▸ **TASK OBJECTIVE**: When you find the word "cuello" in a line of the entries, please copy the whole line.

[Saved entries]
"""

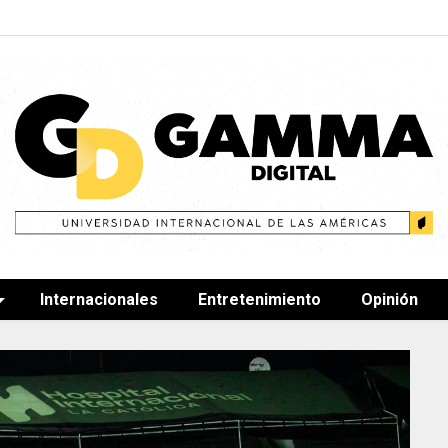
Internacionales
Entretenimiento
Opinión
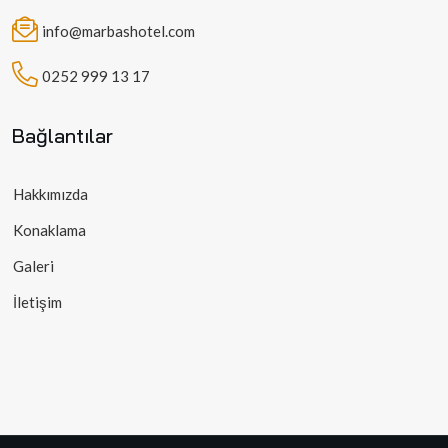
info@marbashotel.com
0252 999 13 17
Bağlantılar
Hakkımızda
Konaklama
Galeri
İletişim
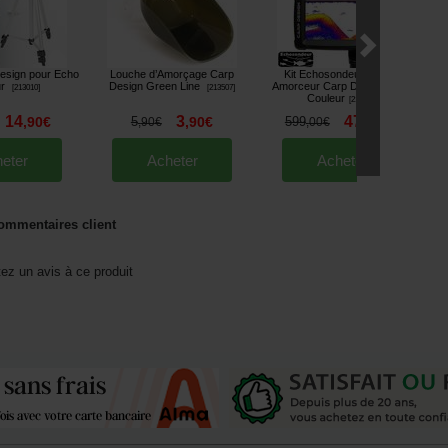
esign pour Echo
Louche d’Amorçage Carp
Kit Echosondeur Bateau
M
ur
Design Green Line
Amorceur Carp Design T600
[
213010
]
[
213507
]
Couleur
[
213627
]
14
3
479
,
90
€
5
,
90
€
599
,
00
€
,
90
€
,
00
€
eter
Acheter
Acheter
ommentaires client
tez un avis à ce produit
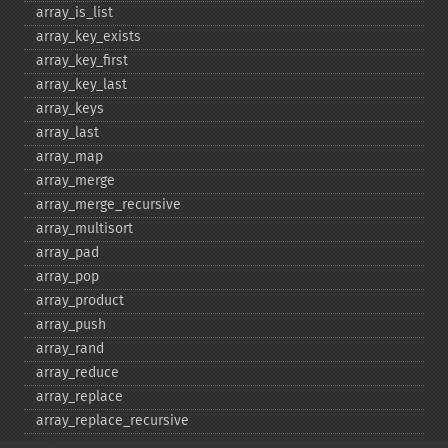
array_​is_​list
array_​key_​exists
array_​key_​first
array_​key_​last
array_​keys
array_​last
array_​map
array_​merge
array_​merge_​recursive
array_​multisort
array_​pad
array_​pop
array_​product
array_​push
array_​rand
array_​reduce
array_​replace
array_​replace_​recursive
array_​reverse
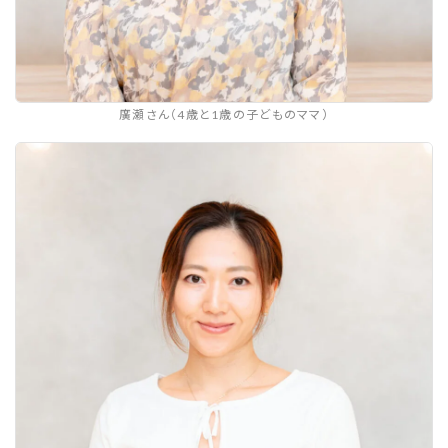
廣瀬さん（4歳と1歳の子どものママ）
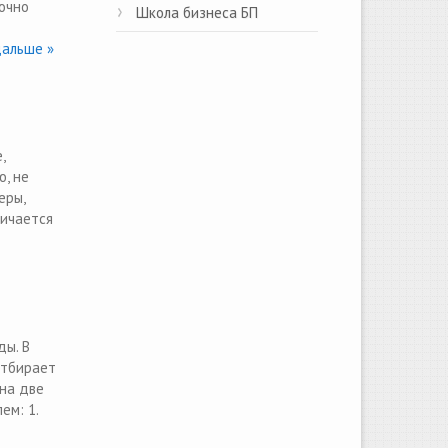
точно
Школа бизнеса БП
альше »
,
ю, не
еры,
личается
ды. В
отбирает
 на две
ем: 1.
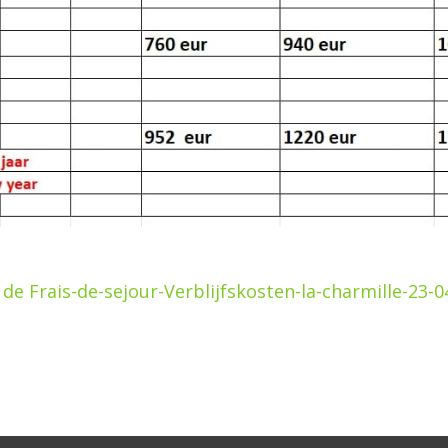
 de Frais-de-sejour-Verblijfskosten-la-charmille-23-0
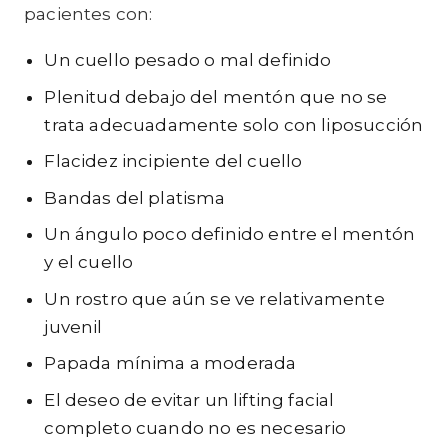
pacientes con:
Un cuello pesado o mal definido
Plenitud debajo del mentón que no se
trata adecuadamente solo con liposucción
Flacidez incipiente del cuello
Bandas del platisma
Un ángulo poco definido entre el mentón
y el cuello
Un rostro que aún se ve relativamente
juvenil
Papada mínima a moderada
El deseo de evitar un lifting facial
completo cuando no es necesario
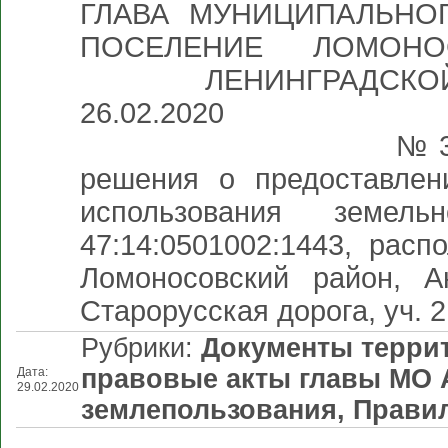
ГЛАВА МУНИЦИПАЛЬНО
ПОСЕЛЕНИЕ ЛОМОНО
ЛЕНИНГРАДСКО
26.
№ 3 О назначении
решения о предоставлен
использования земел
47:14:0501002:1443, расп
Ломоносовский район, А
Старорусская дорога, уч. 
Рубрики:
Документы терри
правовые акты главы МО
Дата:
29.02.2020
землепользования
,
Правил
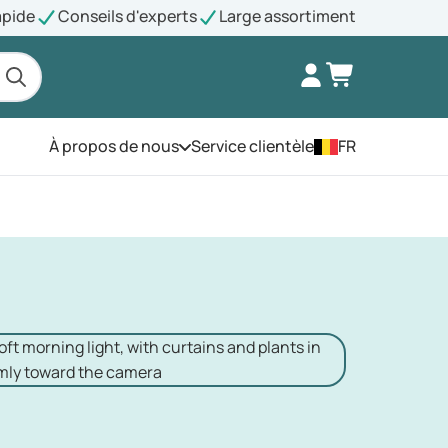
apide
Conseils d'experts
Large assortiment
À propos de nous
Service clientèle
FR
Ouvrez le menu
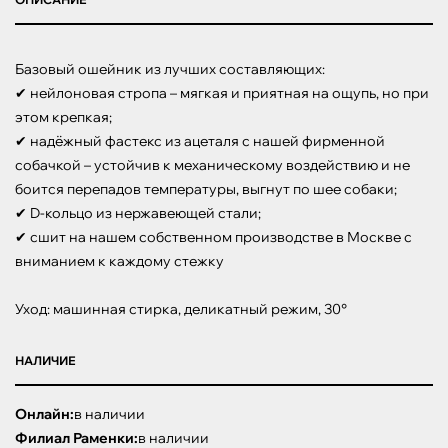
Базовый ошейник из лучших составляющих:

✔ нейлоновая стропа – мягкая и приятная на ощупь, но при 
этом крепкая;

✔ надёжный фастекс из ацеталя с нашей фирменной 
собачкой – устойчив к механическому воздействию и не 
боится перепадов температуры, выгнут по шее собаки;

✔ D-кольцо из нержавеющей стали;

✔ сшит на нашем собственном производстве в Москве с 
вниманием к каждому стежку

Уход: машинная стирка, деликатный режим, 30°
НАЛИЧИЕ
Онлайн:
в наличии
Филиал Раменки:
в наличии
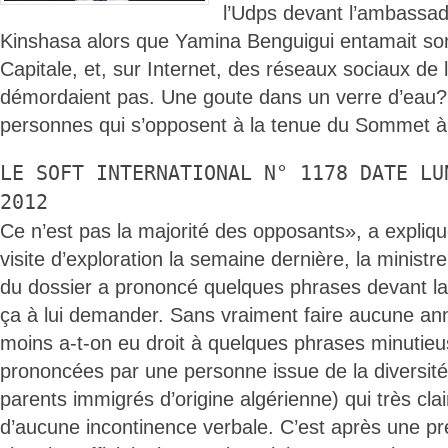
l’Udps devant l’ambassa
Kinshasa alors que Yamina Benguigui entamait so
Capitale, et, sur Internet, des réseaux sociaux de 
démordaient pas. Une goute dans un verre d’eau?
personnes qui s’opposent à la tenue du Sommet à
LE SOFT INTERNATIONAL N° 1178 DATE LU
2012
Ce n’est pas la majorité des opposants», a expli
visite d’exploration la semaine dernière, la minist
du dossier a prononcé quelques phrases devant la 
ça à lui demander. Sans vraiment faire aucune an
moins a-t-on eu droit à quelques phrases minutie
prononcées par une personne issue de la diversité 
parents immigrés d’origine algérienne) qui très cla
d’aucune incontinence verbale. C’est après une pre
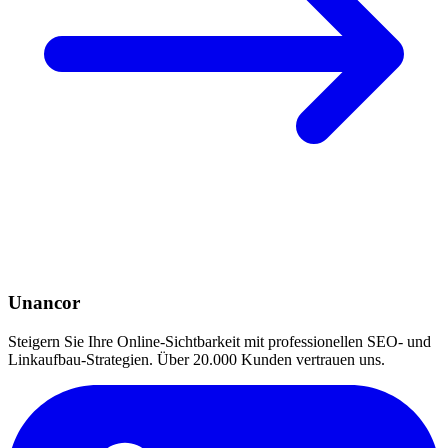
Unancor
Steigern Sie Ihre Online-Sichtbarkeit mit professionellen SEO- und
Linkaufbau-Strategien. Über 20.000 Kunden vertrauen uns.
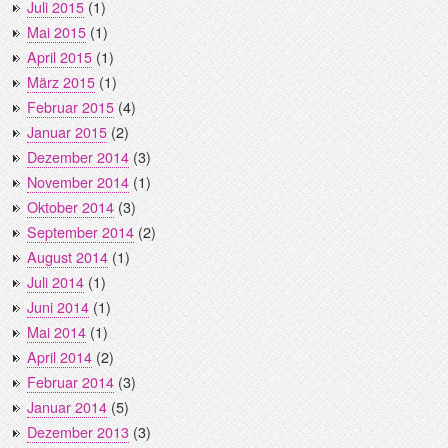
Juli 2015
(1)
Mai 2015
(1)
April 2015
(1)
März 2015
(1)
Februar 2015
(4)
Januar 2015
(2)
Dezember 2014
(3)
November 2014
(1)
Oktober 2014
(3)
September 2014
(2)
August 2014
(1)
Juli 2014
(1)
Juni 2014
(1)
Mai 2014
(1)
April 2014
(2)
Februar 2014
(3)
Januar 2014
(5)
Dezember 2013
(3)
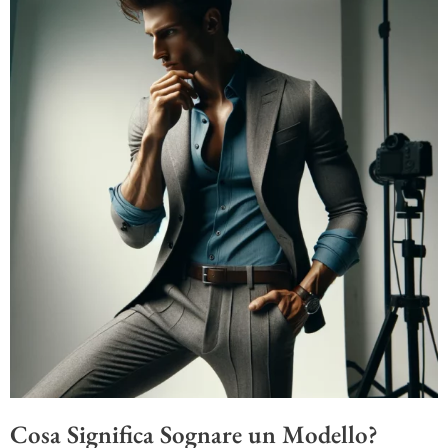
Cosa Significa Sognare un Modello?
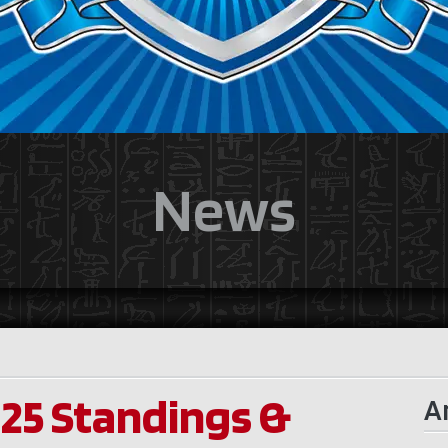
News
25 Standings &
A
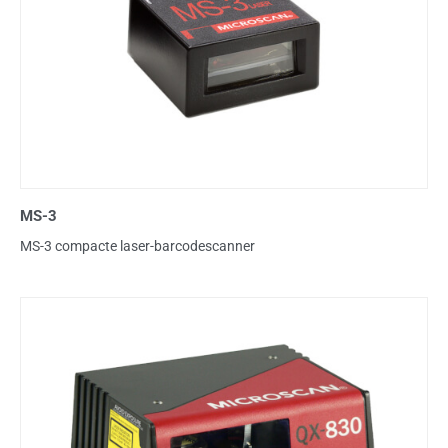
MS-3
MS-3 compacte laser-barcodescanner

"""

▸ **FINAL ANSWER**:
Un cuello pesado o mal definido
Flacidez incipiente del cuello
y el cuello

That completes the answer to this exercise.